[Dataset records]
Segment Open

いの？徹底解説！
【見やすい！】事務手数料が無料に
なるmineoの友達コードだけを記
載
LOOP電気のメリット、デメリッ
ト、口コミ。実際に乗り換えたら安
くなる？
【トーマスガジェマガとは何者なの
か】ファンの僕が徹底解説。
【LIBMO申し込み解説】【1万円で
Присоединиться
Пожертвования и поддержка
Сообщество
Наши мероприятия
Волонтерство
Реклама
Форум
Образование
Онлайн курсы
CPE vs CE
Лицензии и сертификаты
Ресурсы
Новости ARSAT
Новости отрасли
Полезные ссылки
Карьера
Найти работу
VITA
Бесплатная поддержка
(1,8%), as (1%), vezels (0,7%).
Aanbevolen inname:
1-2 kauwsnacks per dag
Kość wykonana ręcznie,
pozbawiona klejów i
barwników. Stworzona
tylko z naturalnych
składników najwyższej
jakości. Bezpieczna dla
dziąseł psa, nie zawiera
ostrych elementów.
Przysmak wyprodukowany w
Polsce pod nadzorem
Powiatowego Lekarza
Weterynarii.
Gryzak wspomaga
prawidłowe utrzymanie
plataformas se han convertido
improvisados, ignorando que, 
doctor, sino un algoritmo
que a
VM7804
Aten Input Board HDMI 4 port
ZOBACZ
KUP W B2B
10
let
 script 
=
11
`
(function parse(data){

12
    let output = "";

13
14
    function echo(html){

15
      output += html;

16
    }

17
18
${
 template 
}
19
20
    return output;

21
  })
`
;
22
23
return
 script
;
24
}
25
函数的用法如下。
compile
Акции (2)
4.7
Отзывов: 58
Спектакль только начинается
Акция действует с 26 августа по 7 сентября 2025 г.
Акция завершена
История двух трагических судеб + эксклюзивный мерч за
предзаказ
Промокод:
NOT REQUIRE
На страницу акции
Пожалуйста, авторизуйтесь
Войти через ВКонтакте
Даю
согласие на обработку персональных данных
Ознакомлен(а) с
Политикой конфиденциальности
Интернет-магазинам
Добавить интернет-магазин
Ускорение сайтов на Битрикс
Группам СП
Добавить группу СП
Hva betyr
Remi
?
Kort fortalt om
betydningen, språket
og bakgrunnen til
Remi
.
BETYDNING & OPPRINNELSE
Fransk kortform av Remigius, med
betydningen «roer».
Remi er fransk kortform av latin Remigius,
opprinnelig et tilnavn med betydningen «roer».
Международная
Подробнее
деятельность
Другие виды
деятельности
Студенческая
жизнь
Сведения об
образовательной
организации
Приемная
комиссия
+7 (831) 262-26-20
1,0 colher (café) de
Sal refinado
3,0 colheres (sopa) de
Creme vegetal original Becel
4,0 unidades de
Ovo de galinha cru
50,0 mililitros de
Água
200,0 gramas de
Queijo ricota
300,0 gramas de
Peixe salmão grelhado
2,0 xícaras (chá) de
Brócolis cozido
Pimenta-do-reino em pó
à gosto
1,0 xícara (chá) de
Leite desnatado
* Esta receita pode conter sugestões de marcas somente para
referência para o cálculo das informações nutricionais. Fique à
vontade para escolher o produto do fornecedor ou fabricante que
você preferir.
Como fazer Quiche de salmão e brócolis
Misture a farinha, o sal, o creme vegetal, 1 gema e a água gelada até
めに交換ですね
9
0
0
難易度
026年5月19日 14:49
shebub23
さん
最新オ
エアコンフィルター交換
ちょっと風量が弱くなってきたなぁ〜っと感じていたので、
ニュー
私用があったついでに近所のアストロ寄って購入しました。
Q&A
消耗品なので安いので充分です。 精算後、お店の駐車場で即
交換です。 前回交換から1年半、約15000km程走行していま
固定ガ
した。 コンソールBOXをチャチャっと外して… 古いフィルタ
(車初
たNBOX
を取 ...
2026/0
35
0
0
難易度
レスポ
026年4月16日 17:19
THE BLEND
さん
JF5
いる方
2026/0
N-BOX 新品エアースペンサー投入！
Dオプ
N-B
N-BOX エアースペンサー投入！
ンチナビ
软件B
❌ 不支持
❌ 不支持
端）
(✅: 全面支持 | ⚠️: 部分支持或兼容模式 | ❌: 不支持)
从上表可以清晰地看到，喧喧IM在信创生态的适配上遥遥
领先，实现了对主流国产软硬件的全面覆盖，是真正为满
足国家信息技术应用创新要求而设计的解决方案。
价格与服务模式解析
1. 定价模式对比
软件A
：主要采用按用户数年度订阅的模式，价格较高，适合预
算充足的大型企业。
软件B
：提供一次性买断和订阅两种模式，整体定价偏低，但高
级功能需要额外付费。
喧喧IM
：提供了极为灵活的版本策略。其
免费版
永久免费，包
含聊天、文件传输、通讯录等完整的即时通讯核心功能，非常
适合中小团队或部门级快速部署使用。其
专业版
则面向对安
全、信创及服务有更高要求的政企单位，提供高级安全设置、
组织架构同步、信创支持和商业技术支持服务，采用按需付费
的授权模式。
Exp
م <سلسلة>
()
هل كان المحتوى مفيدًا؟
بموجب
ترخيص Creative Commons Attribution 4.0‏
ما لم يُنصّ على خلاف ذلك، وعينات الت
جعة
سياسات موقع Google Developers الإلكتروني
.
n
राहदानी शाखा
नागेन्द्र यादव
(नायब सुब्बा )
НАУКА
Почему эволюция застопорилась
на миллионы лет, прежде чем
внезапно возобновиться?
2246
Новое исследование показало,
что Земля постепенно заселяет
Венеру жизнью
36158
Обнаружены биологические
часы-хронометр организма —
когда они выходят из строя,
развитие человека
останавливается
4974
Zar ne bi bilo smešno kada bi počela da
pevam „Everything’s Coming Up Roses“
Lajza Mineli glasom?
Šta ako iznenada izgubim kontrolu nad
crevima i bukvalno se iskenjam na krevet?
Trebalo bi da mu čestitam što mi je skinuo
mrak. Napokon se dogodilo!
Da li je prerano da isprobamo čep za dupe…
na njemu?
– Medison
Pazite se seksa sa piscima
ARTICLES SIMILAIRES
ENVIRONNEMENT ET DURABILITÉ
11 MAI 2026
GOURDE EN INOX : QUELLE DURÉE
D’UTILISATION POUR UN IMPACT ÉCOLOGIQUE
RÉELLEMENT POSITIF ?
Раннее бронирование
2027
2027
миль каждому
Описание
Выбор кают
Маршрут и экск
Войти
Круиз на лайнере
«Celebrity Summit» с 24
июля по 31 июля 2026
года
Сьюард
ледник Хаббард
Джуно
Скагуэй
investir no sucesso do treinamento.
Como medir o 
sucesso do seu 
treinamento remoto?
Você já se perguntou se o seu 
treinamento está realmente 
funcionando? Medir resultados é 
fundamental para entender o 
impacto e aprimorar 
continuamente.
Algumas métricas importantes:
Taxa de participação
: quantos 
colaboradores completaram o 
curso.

Segment Closed

Request:
Write out again, exactly, the lines from the start of the entries up to and including the one with "Образование". Nothing else belongs in the reply.

The answer:
いの？徹底解説！
【見やすい！】事務手数料が無料に
なるmineoの友達コードだけを記
載
LOOP電気のメリット、デメリッ
ト、口コミ。実際に乗り換えたら安
くなる？
【トーマスガジェマガとは何者なの
か】ファンの僕が徹底解説。
【LIBMO申し込み解説】【1万円で
Присоединиться
Пожертвования и поддержка
Сообщество
Наши мероприятия
Волонтерство
Реклама
Форум
Образование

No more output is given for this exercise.